EXERCICES À RÉALISER =
1 > Quel écrivain le texte sur l'or des Rois mages cite-t-il ?
2 > Dans le texte sur l'or des Rois mages, relevez tous les verbes de la citation de Charles Péguy.
3 > Poursuivez le texte sur l'or des Rois mages à partir de l'endroit où il s'arrête.

TEXTE À LIRE =
┏━━
• @ Fred de Noyelle/Godong
@ Fred de Noyelle/Godong

L’or des Rois mages

Et si on profitait, entre Noël et Nouvel an, pour partir à la chasse au trésor? Étienne Perrot sj nous y invite en quatre épisodes entre le 25 au 31 décembre. Avec, pour questions clé, que sont devenus les cadeaux faits par les Rois mages au petit Jésus ? que représentent-ils au XXIe siècle? Aujourd’hui, l’or des Rois mages!

Symbole de la richesse souveraine, l’or possède l’attribut d’une domination sans contestation, la toute-puissance que les enfants, spontanément, attribuent au roi. Déjà, dans la Bible, trône l’histoire du veau d’or qui devient l’objet sacré, source première de pouvoir souverain; ce n’est là que l’un des jalons qui fait de ce métal le fondement ultime -bien qu’illusoire- de la vie politique et sociale. «Tout s’achète et se vend et se pèse et s’emporte», écrit Charles Péguy. Ce mythe de l’or tout-puissant -qui permettrait de tout obtenir par achat- perdure encore aujourd’hui chez tous ceux qui pensent que la valeur des billets et des pièces déposés dans leur portefeuille ou sous leur matelas est gagé par l’or de la banque centrale, de Suisse, d’Europe, ou d’ailleurs.
┗━━
MATÉRIEL FOURNI =
┏━━
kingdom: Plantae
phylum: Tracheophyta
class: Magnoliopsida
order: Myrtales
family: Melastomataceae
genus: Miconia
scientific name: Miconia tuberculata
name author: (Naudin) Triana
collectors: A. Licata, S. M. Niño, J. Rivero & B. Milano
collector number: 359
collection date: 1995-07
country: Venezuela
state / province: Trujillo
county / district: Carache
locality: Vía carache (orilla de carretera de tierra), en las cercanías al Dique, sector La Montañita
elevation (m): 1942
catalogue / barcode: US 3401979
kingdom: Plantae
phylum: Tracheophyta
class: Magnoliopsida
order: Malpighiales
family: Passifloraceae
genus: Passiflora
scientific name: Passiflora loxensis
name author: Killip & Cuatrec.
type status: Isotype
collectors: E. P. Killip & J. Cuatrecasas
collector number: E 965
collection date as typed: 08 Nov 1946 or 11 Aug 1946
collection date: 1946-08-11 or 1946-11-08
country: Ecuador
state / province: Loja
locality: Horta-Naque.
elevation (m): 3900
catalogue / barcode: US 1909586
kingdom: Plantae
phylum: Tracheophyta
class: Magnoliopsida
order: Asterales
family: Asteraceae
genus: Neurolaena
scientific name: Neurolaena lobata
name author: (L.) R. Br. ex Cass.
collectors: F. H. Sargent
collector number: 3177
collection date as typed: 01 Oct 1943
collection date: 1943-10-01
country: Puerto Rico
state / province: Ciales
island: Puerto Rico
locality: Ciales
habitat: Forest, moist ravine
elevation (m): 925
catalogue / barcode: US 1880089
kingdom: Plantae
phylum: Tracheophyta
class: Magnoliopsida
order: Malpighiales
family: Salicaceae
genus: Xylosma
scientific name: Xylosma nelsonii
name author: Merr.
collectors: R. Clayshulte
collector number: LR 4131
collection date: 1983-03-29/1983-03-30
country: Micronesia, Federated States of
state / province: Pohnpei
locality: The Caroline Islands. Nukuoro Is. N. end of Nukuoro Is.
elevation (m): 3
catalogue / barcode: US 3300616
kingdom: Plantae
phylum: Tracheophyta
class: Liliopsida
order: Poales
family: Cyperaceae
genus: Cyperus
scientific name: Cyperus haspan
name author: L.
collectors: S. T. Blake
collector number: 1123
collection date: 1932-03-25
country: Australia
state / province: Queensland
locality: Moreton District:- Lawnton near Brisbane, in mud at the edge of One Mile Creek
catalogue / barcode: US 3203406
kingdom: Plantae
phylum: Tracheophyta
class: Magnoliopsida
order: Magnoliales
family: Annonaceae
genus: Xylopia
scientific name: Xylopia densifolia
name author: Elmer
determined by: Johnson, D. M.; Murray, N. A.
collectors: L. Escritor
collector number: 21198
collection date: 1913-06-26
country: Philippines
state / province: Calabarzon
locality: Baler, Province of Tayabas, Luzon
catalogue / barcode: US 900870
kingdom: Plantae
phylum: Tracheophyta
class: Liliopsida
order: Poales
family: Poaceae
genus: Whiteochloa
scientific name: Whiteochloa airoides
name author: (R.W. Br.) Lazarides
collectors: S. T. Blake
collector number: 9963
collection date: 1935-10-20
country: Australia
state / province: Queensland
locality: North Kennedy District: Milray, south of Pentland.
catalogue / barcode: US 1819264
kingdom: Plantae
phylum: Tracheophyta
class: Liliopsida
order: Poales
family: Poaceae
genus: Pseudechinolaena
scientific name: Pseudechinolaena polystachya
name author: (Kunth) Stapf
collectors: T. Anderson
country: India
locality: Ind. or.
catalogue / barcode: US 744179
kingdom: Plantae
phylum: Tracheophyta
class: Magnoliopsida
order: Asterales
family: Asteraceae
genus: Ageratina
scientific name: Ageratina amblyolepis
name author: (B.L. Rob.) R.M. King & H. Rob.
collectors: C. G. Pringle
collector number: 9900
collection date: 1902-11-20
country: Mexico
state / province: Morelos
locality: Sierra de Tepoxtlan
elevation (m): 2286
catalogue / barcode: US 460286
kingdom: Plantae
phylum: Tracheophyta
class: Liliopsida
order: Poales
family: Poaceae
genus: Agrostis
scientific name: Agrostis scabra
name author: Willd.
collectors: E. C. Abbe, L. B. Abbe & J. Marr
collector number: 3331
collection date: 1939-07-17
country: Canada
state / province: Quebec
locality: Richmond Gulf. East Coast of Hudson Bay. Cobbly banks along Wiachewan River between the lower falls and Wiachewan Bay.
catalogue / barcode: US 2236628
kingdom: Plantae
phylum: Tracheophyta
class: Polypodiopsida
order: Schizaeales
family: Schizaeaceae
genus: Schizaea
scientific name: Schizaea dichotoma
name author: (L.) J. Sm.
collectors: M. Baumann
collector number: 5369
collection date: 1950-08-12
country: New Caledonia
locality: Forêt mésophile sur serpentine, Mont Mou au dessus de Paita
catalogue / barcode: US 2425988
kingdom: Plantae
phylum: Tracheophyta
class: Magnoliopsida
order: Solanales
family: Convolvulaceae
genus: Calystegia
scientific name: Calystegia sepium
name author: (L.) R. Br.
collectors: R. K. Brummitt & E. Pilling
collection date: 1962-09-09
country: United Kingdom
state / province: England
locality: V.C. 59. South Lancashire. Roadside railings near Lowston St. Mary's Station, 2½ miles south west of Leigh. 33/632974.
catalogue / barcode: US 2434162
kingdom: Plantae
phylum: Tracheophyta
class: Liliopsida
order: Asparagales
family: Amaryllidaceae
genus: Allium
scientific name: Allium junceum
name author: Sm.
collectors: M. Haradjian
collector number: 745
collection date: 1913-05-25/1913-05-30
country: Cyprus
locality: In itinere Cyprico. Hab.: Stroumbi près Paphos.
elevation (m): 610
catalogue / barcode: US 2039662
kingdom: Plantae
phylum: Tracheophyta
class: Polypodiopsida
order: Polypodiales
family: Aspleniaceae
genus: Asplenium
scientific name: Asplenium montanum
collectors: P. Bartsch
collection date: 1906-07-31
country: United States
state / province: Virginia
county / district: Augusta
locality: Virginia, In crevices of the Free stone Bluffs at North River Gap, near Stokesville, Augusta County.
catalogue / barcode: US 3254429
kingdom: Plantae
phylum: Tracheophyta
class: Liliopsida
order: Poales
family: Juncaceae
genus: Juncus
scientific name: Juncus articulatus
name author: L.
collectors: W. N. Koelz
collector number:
┗━━
RÉPONSES PAR EXERCICE =
1 > Charles Péguy.

2 > s'achète, se vend, se pèse, s'emporte

3 >
Ce mythe a la vie dure. Car l’expérience montre que l’or n’est utile que dans des conditions très particulières où la solidarité et les échanges économiques et sociaux jouent le rôle central. La légende du roi Midas suffirait à nous en convaincre: le roi Midas transformait tout ce qu’il touchait en or, ce qui le conduisit rapidement à mourir de faim, car l’or est indigeste. Loin de la légende, l’expérience que nous avons sous les yeux devrait désacraliser l’or.

L’or des Rois mages n’est plus l’or d’aujourd’hui !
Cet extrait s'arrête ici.